Solidaritas.net, Jakarta – Tidak pernah terbayangkan sebelumnya oleh Dedi bahwa ia akan mengalami nasib yang sangat menyedihkan seperti saat ini. Pria yang sehari-hari bekerja sebagai tukang ojek itu ditangkap oleh aparat Kepolisian dan dituduh telah melakukan pembunuhan di pangkalan ojek Pusat Grosir Cililitan (PGC), Jakarta Timur. Namun setelah sempat ditahan dan menjalani persidangan, akhirnya dia pun diputus bebas.
Akibat tuduhan tersebut, Dedi terpaksa harus menjalani proses hukum dengan didampingi oleh pengacara dari Lembaga Bantuan Hukum (LBH) Jakarta. Selama proses itu, dia mengaku sempat disiksa oleh oknum Kepolisian. Sebelumnya, aparat polisi yang menangkapnya juga tidak menunjukkan surat perintah penangkapan. Padahal dia dan istrinya sudah melakukan pembelaan diri, tidak terlibat dalam pengeroyokan yang menyebabkan satu orang tewas itu.
“Suami saya itu pak, pada saat kejadian udah pulang pak, jam 8 malam. Seminggu kemudian, suami saya kok, tiba-tiba ditangkap sama polisi di pangkalannya. Saat itu jam 1 siang. Saya dikasih tahu teman seojeknya. Suami saya tuh, korban salah tangkap pak,” ungkap istri Dedi sambil menangis saat melakukan konferensi pers di kantor LBH Jakarta, Selasa (28/7/2015).
Yang lebih menyedihkan, pada saat proses persidangan, anak semata wayangnya pun meninggal dunia karena kekurangan gizi. Pasalnya, selama Dedi ditahan, tidak ada yang membiayai hidup keluarganya. Bahkan, pada saat itu, jaksa penuntut umum melarangnya pulang ke rumah, di Jalan Buntu RT 02/12 No 27, Tebet, Jakarta Selatan, untuk melihat kondisi anaknya itu. Namun, setelah menjalani persidangan, ternyata Dedi tidak bersalah dan diputus bebas.
“Korban salah tangkap, Dedi tukang ojek, diputus bebas dugaan tindak pidana pembunuhan. Dedi merupakan korban salah tangkap oleh pihak kepolisian Polres Jakarta Timur, lantaran dituduh melakukan tindak pindana pengeroyokan yang mengakibatkan tewasnya seseorang di pangkalan ojek PGC. Inilah cerita singkat bahaya laten salah tangkap di republik ini! Mau tidak mau Kapolres dan penyidik dan jaksanya harus di copot dari jabatannya!!!! Lawan ketidakadilan di sekelililing anda,” tulis Hendra Supriatna Supriatna melalui akun facebooknya.

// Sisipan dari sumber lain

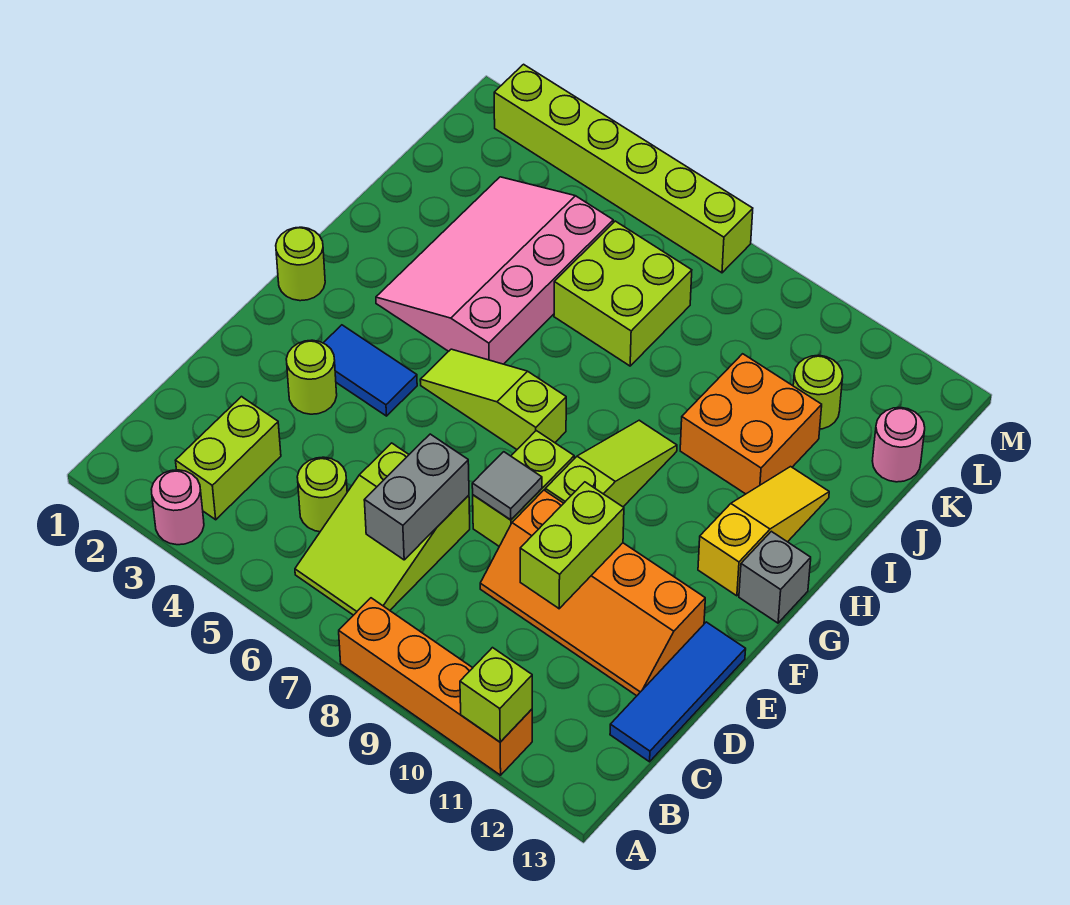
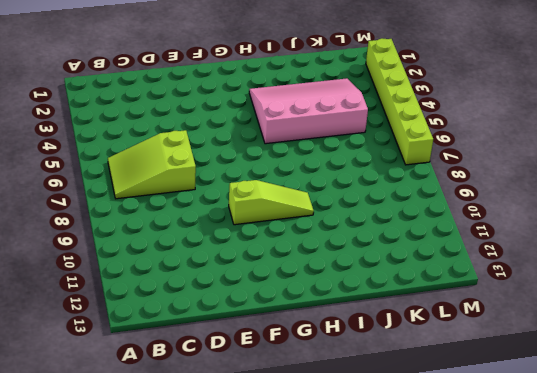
none -> pink 1x1 round brick [151,470,204,545]
none -> orange 1x4 brick [339,598,532,775]
none -> lime 1x2 brick [175,397,281,520]

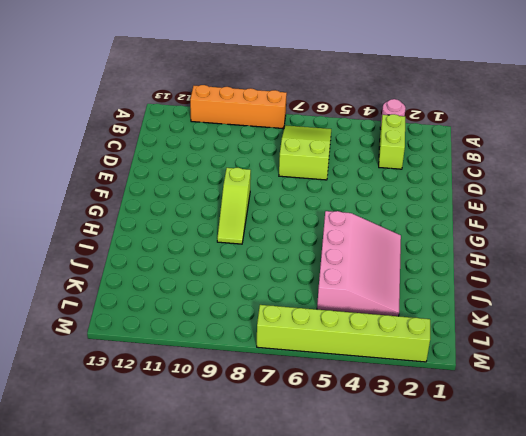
none -> lime 1x1 round brick [297,457,347,532]
none -> blue 1x3 tile [610,622,746,762]
none -> orange 2x4 slope [480,490,705,696]

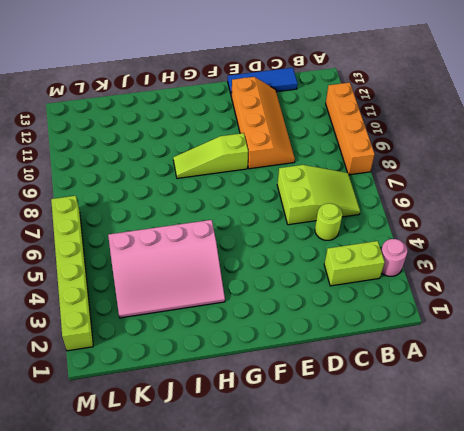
none -> lime 1x1 round brick [286,340,337,414]
none -> lime 1x2 brick [473,431,574,546]
none -> blue 1x2 tile [324,325,417,416]

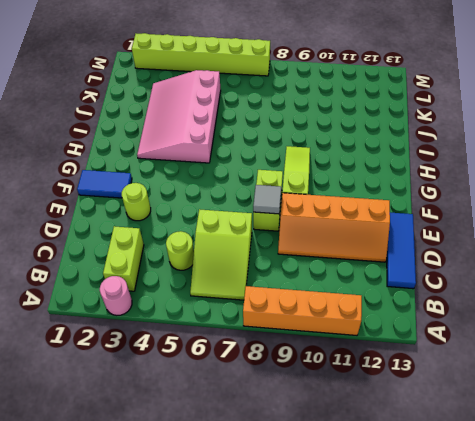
blue 1x2 tile [77,170,132,198] -> blue 1x2 tile moved to [324,325,417,416]
none -> lime 1x1 round brick [276,227,325,301]
none -> lime 1x3 slope [420,349,566,449]
none -> yellow 1x3 slope [698,467,829,596]

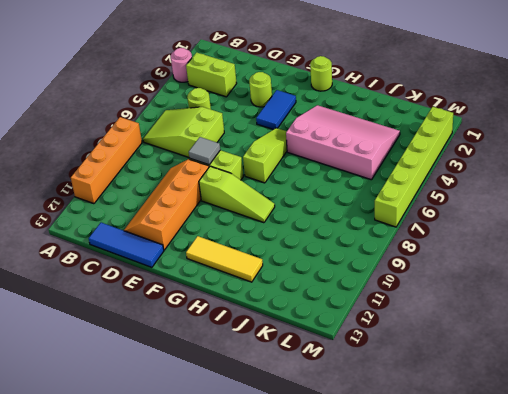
yellow 1x3 tile [186,236,263,282] -> yellow 1x3 slope [698,467,829,596]
none -> grey 1x1 brick [739,531,811,623]
none -> orange 2x2 brick [680,354,822,494]
none -> lime 2x2 brick [554,221,692,366]

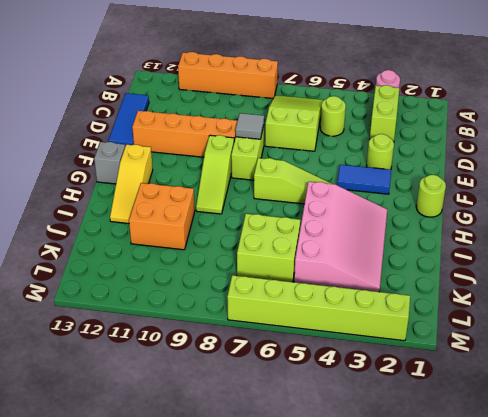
none -> lime 1x1 round brick [793,355,843,429]
none -> pink 1x1 round brick [872,408,925,482]
none -> lime 1x1 brick [460,648,532,742]

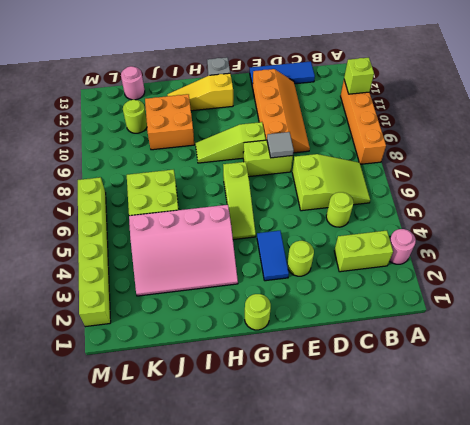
none -> grey 1x2 brick [364,434,469,560]
none -> lime 1x2 brick [520,482,624,609]

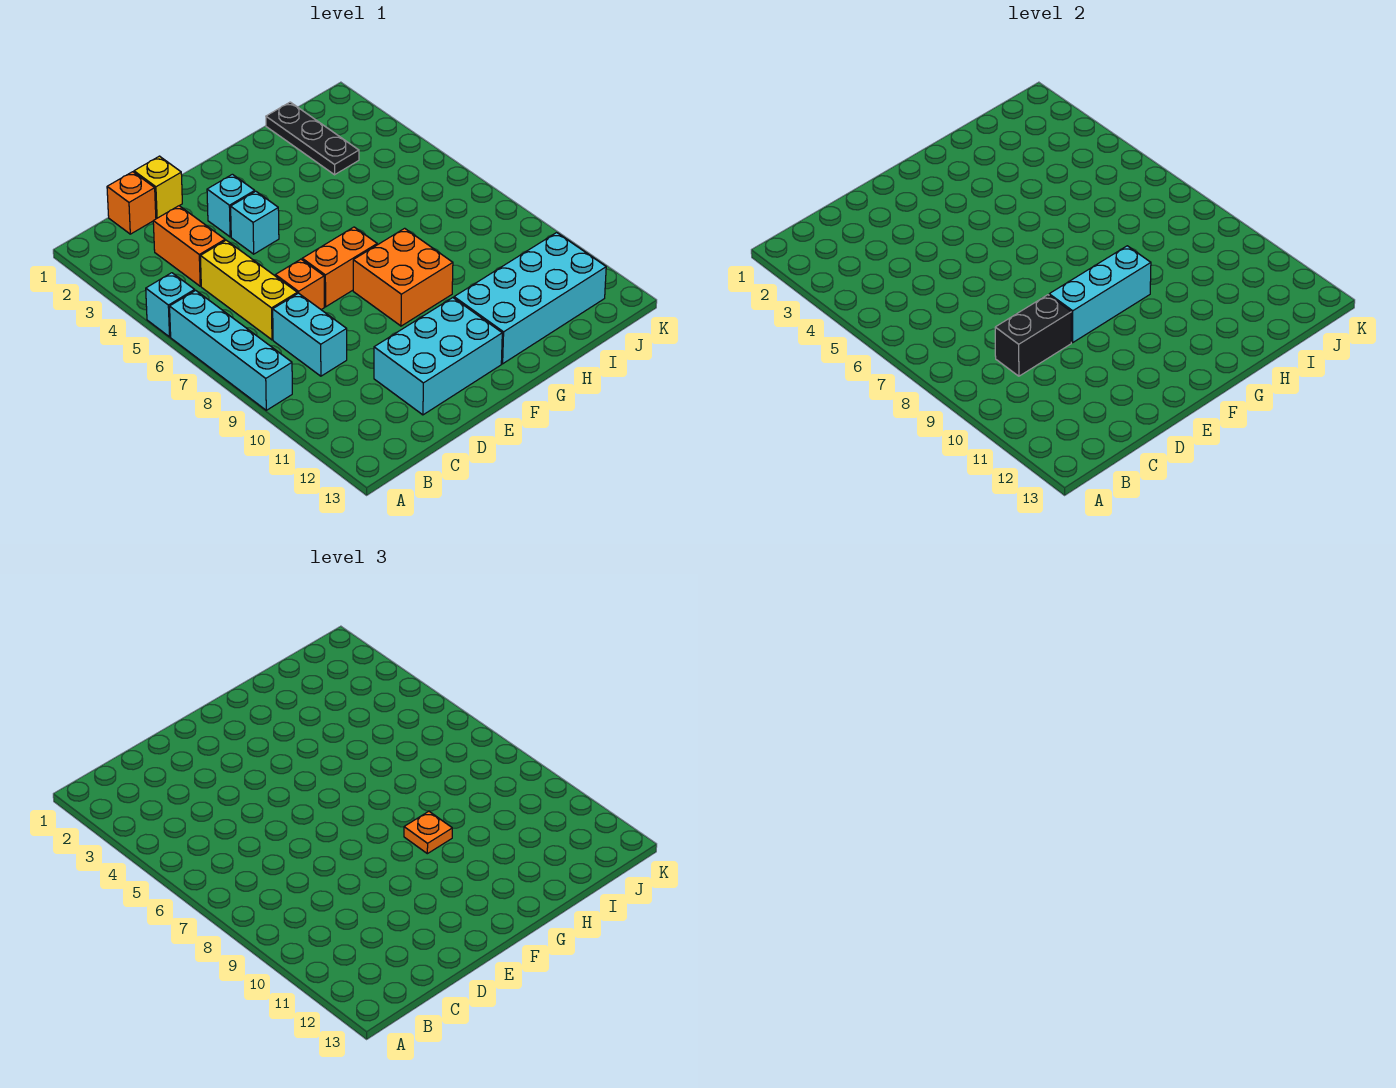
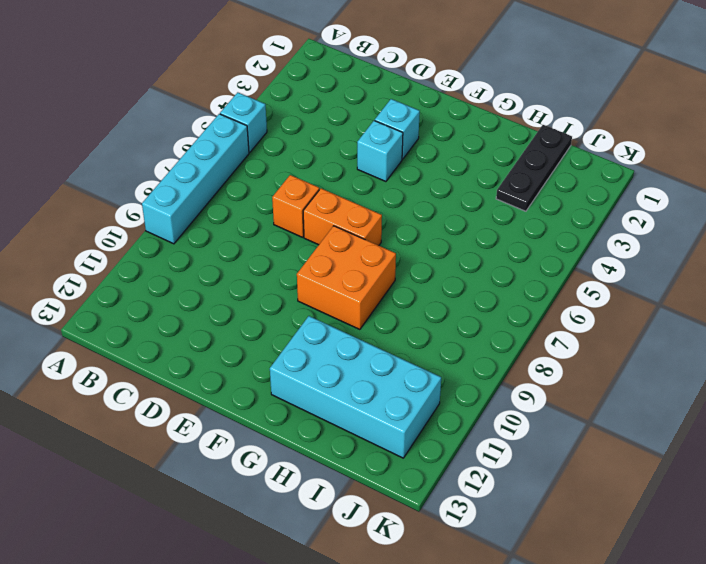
none -> orange 1x1 brick [107,172,156,234]
none -> orange 1x2 brick [153,206,225,286]
none -> yellow 1x3 brick [200,240,297,340]

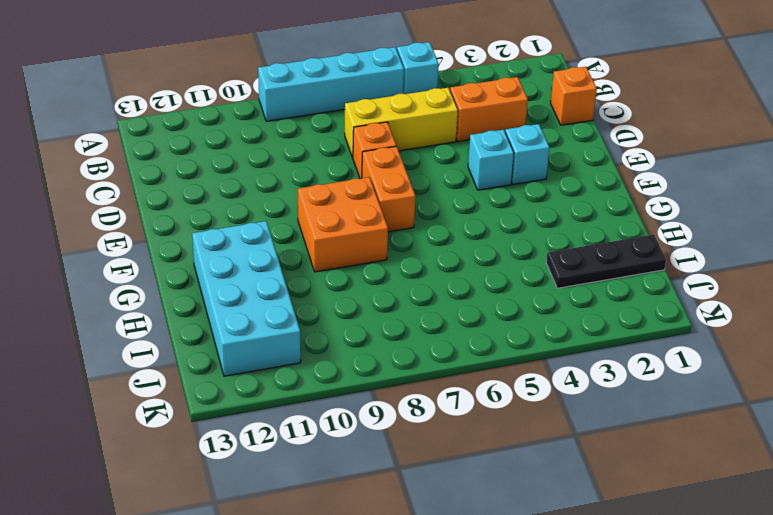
none -> cyan 1x2 brick [273,293,347,376]
none -> yellow 1x1 brick [134,156,182,218]
none -> cyan 2x3 brick [374,298,502,415]

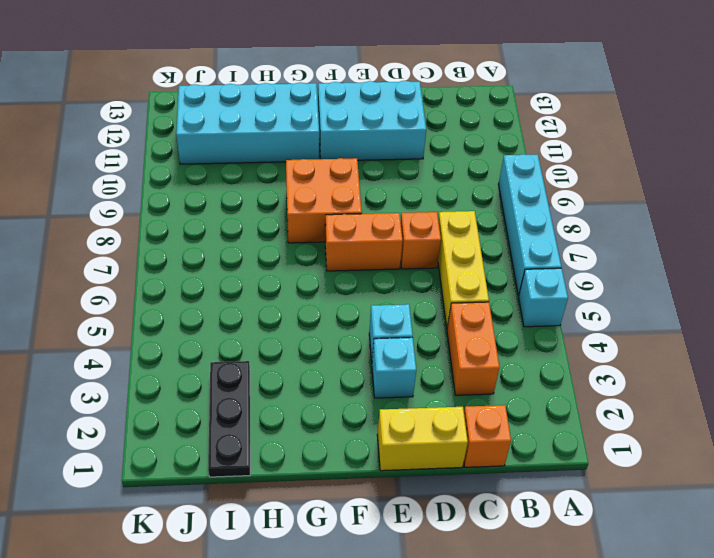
yellow 1x2 brick [377,407,468,471] -> yellow 1x1 brick [134,156,182,218]
none -> cyan 1x2 brick [273,293,347,376]
none -> black 1x2 brick [995,295,1071,376]
none -> cyan 1x3 brick [1049,246,1151,343]

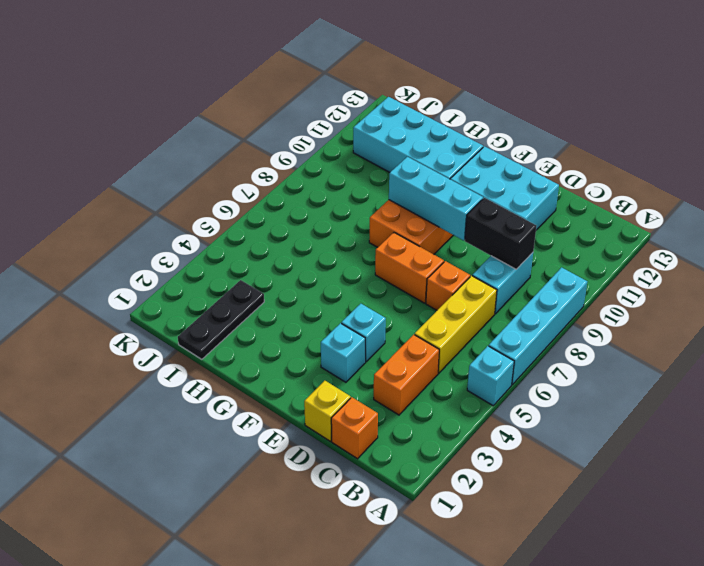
none -> orange 1x1 plate [404,811,452,854]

Dilansir website LBH Jakarta, Dedi ditangkap aparat kepolisian karena diduga membunuh seorang supir angkutan 06A pada 18 September 2014. Korban bernama M Ronal itu tewas akibat dikeroyok. Masalahnya bermula dari cekcok sesama supir yang berujung dengan perkelahian. Pada sidang pembuktian di Pengadilan Negeri Jakarta Timur, kuasa hukum Dedi, Romy Leo R. dari LBH Jakarta, menyampaikan pembelaan di hadapan majelis hakim.
Namun, dalam putusannya majelis hakim malah menerima tuntutan dari jaksa penuntut umum, sehingga menyebabkan Dedi harus dipenjara. Tidak puas dengan putusan itu, Dedi pun mengajukan banding ke Pengadilan Tinggi Jakarta pada 15 April 2015. Hasilnya, pihak pengadilan menerima banding tersebut dan memutuskan bahwa Dedi terbukti tidak bersalah melakukan tindak pidana pembunuhan. Dengan begitu, dia pun bebas dari segala dakwaan.
“Saya selaku kuasa hukum sangat mengapresiasi putusan Pengadilan Tinggi Jakarta ini, karena dalam kondisi dan menurunnya kepercayaan masyarakat pada institusi peradilan, melalui putusan Dedi, Pengadilan Tinggi Jakarta memperlihatkan bahwa sesungguhnya peradilan di Indonesia masih membela masyarakat miskin dan tertindas,” ujar Romy pula.